TASK BRIEF —
Quote everything in the rows below from the line containing "penting. Lebih-lebih diluar" down to the line containing "Anda butuhkan dalam pembuatan kolam renang", including both of those lines, character for character.

DATASET EXTRACT —
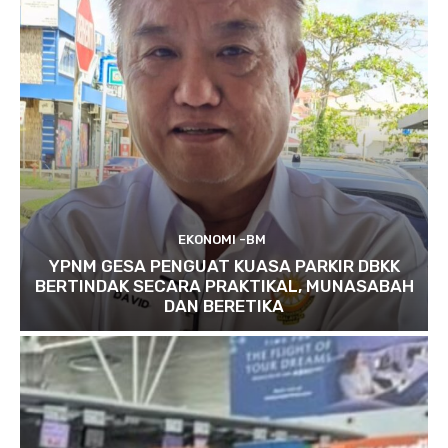
EKONOMI -BM
YPNM GESA PENGUAT KUASA PARKIR DBKK
BERTINDAK SECARA PRAKTIKAL, MUNASABAH
DAN BERETIKA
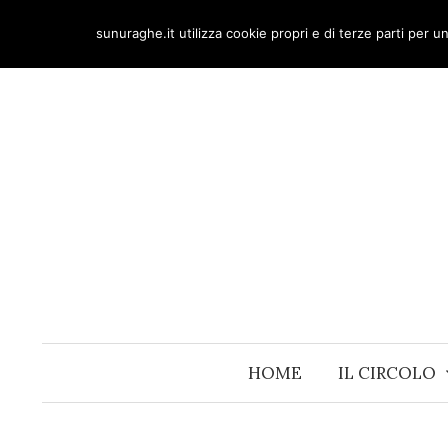
Skip
sunuraghe.it utilizza cookie propri e di terze parti per 
to
content
HOME
IL CIRCOLO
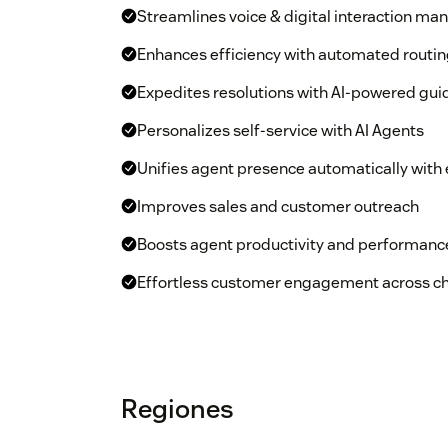
Streamlines voice & digital interaction m
Enhances efficiency with automated routi
Expedites resolutions with AI-powered gu
Personalizes self-service with AI Agents
Unifies agent presence automatically with
Improves sales and customer outreach
Boosts agent productivity and performanc
Effortless customer engagement across c
Regiones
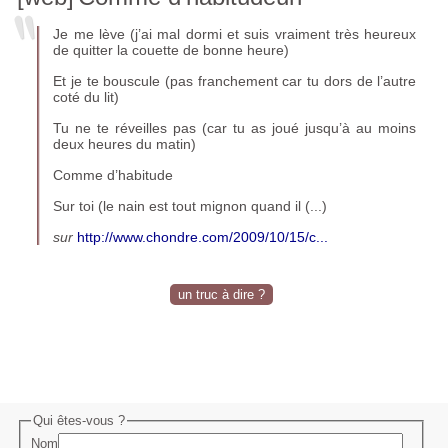
Je me lève (j’ai mal dormi et suis vraiment très heureux
de quitter la couette de bonne heure)
Et je te bouscule (pas franchement car tu dors de l’autre
coté du lit)
Tu ne te réveilles pas (car tu as joué jusqu’à au moins
deux heures du matin)
Comme d’habitude
Sur toi (le nain est tout mignon quand il (...)
sur
http://www.chondre.com/2009/10/15/c...
un truc à dire ?
Qui êtes-vous ?
Nom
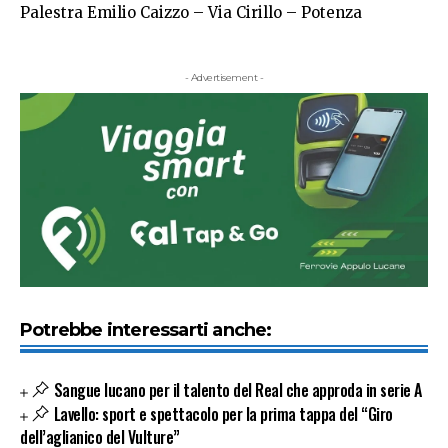
Palestra Emilio Caizzo – Via Cirillo – Potenza
- Advertisement -
Potrebbe interessarti anche:
Sangue lucano per il talento del Real che approda in serie A
Lavello: sport e spettacolo per la prima tappa del “Giro
dell’aglianico del Vulture”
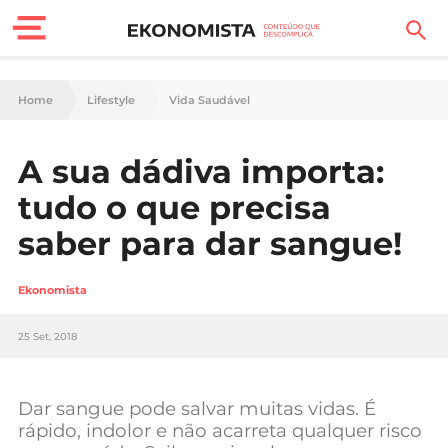
Finanças Pessoais
Home
Lifestyle
Vida Saudável
Motores
A sua dádiva importa:
Carreira
tudo o que precisa
Casa
saber para dar sangue!
Lifestyle
Ekonomista
Sociedade
25 Set, 2018
Tecnologia
Dar sangue pode salvar muitas vidas. É
Negócios
rápido, indolor e não acarreta qualquer risco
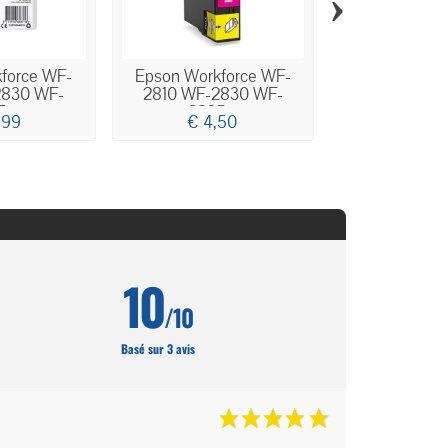
›
force WF-
Epson Workforce WF-
Epson Workf
2830 WF-
2810 WF-2830 WF-
2810 WF-2
...
2835...
2835.
,99
€ 4,50
€ 4,5
10
/10
Basé sur 3 avis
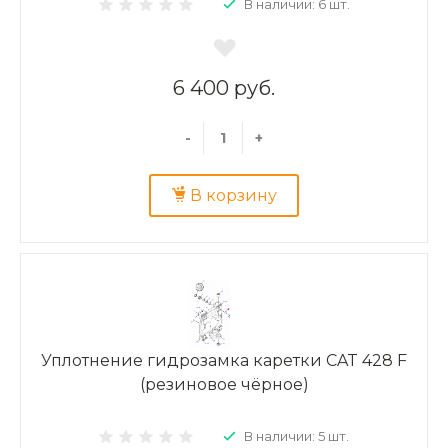
В наличии: 6 шт.
6 400 руб.
-
+
В корзину
Уплотнение гидрозамка каретки CAT 428 F
(резиновое чёрное)
В наличии: 5 шт.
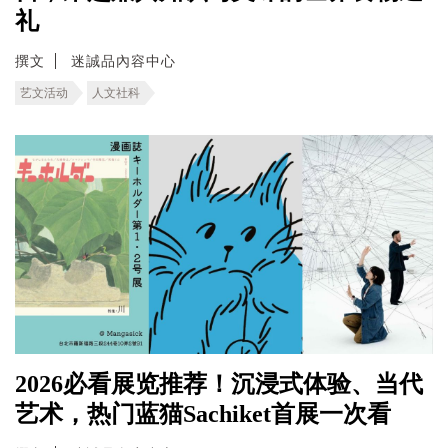
礼
撰文
迷誠品內容中心
艺文活动
人文社科
2026必看展览推荐！沉浸式体验、当代
艺术，热门蓝猫Sachiket首展一次看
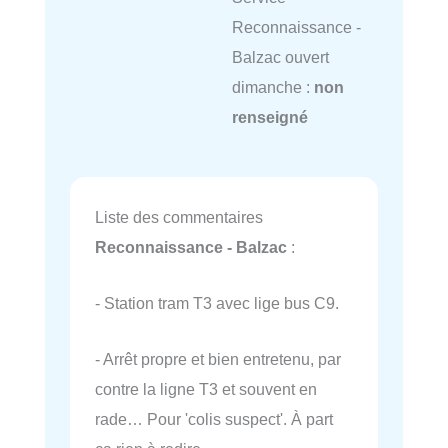
Reconnaissance -
Balzac ouvert
dimanche :
non
renseigné
Liste des commentaires
Reconnaissance - Balzac
:
- Station tram T3 avec lige bus C9.
- Arrêt propre et bien entretenu, par
contre la ligne T3 et souvent en
rade… Pour 'colis suspect'. À part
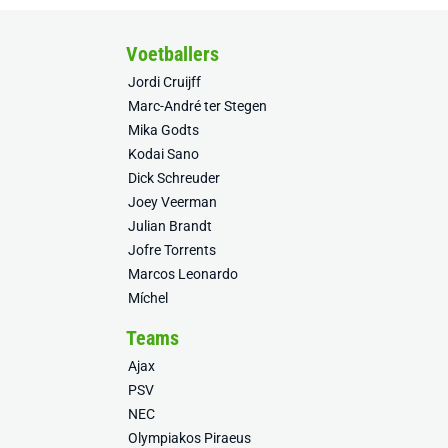
Voetballers
Jordi Cruijff
Marc-André ter Stegen
Mika Godts
Kodai Sano
Dick Schreuder
Joey Veerman
Julian Brandt
Jofre Torrents
Marcos Leonardo
Míchel
Teams
Ajax
PSV
NEC
Olympiakos Piraeus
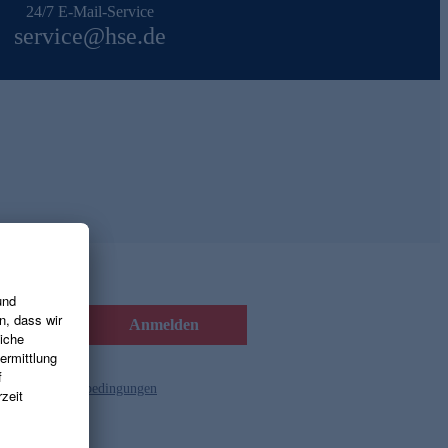
24/7 E-Mail-Service
service@hse.de
Anmelden
d die
Gutscheinbedingungen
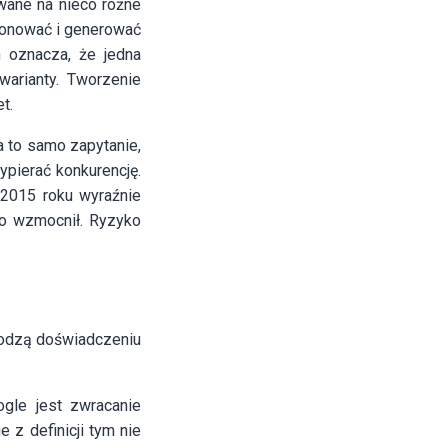
wane na nieco różne
cjonować i generować
h oznacza, że jedna
arianty. Tworzenie
t.
 to samo zapytanie,
ypierać konkurencję.
 2015 roku wyraźnie
to wzmocnił. Ryzyko
odzą doświadczeniu
gle jest zwracanie
 z definicji tym nie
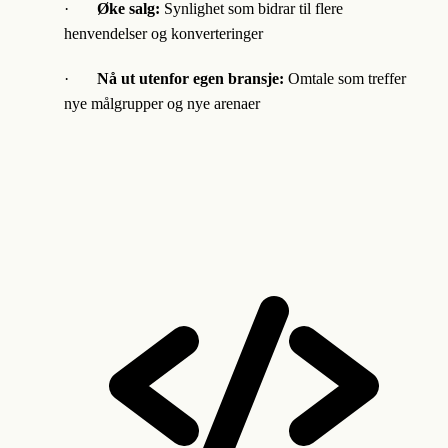
·
Øke salg:
Synlighet som bidrar til flere
henvendelser og konverteringer
·
Nå ut utenfor egen bransje:
Omtale som treffer
nye målgrupper og nye arenaer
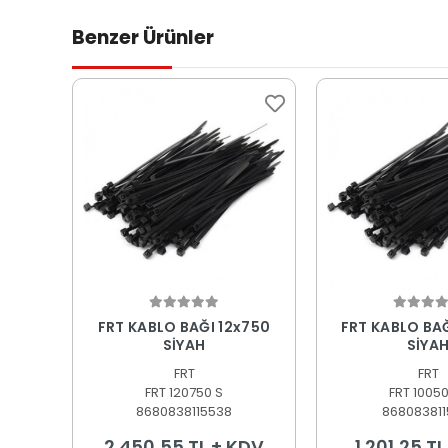
Benzer Ürünler
Sepete Ekle
Sepete
FRT KABLO BAĞI 12x750
FRT KABLO BA
SİYAH
SİYA
FRT
FRT
FRT 120750 S
FRT 10050
8680838115538
868083811
2.450,55 TL + KDV
1.201,25 T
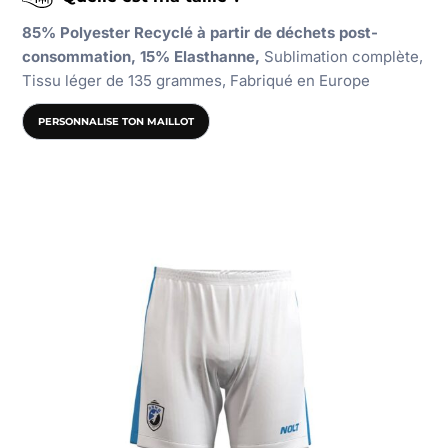
85% Polyester Recyclé à partir de déchets post-
consommation, 15% Elasthanne,
Sublimation complète,
Tissu léger de 135 grammes, Fabriqué en Europe
PERSONNALISE TON MAILLOT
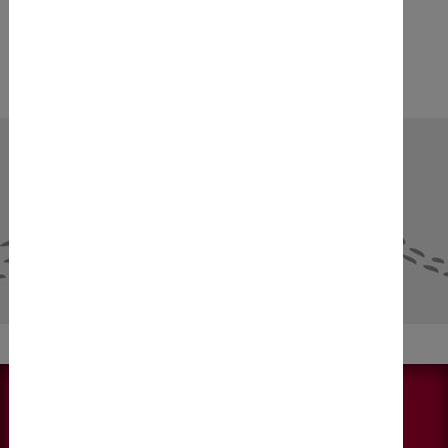
NEWS & AKTUELLES
Alle anzeigen
KONTAKT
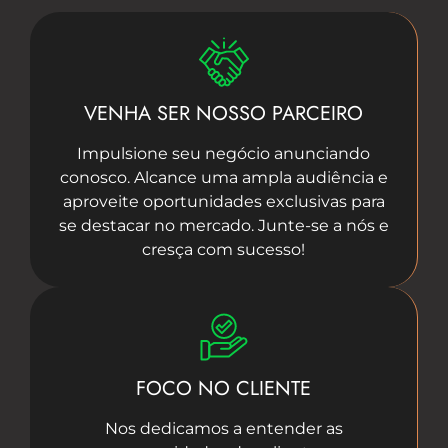
VENHA SER NOSSO PARCEIRO
Impulsione seu negócio anunciando
conosco. Alcance uma ampla audiência e
aproveite oportunidades exclusivas para
se destacar no mercado. Junte-se a nós e
cresça com sucesso!
FOCO NO CLIENTE
Nos dedicamos a entender as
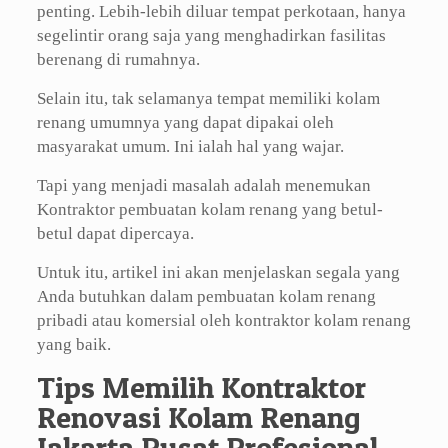
penting. Lebih-lebih diluar tempat perkotaan, hanya
segelintir orang saja yang menghadirkan fasilitas
berenang di rumahnya.
Selain itu, tak selamanya tempat memiliki kolam
renang umumnya yang dapat dipakai oleh
masyarakat umum. Ini ialah hal yang wajar.
Tapi yang menjadi masalah adalah menemukan
Kontraktor pembuatan kolam renang yang betul-
betul dapat dipercaya.
Untuk itu, artikel ini akan menjelaskan segala yang
Anda butuhkan dalam pembuatan kolam renang
pribadi atau komersial oleh kontraktor kolam renang
yang baik.
Tips Memilih Kontraktor
Renovasi Kolam Renang
Jakarta Pusat Profesional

TASK RESULT —
penting. Lebih-lebih diluar tempat perkotaan, hanya
segelintir orang saja yang menghadirkan fasilitas
berenang di rumahnya.
Selain itu, tak selamanya tempat memiliki kolam
renang umumnya yang dapat dipakai oleh
masyarakat umum. Ini ialah hal yang wajar.
Tapi yang menjadi masalah adalah menemukan
Kontraktor pembuatan kolam renang yang betul-
betul dapat dipercaya.
Untuk itu, artikel ini akan menjelaskan segala yang
Anda butuhkan dalam pembuatan kolam renang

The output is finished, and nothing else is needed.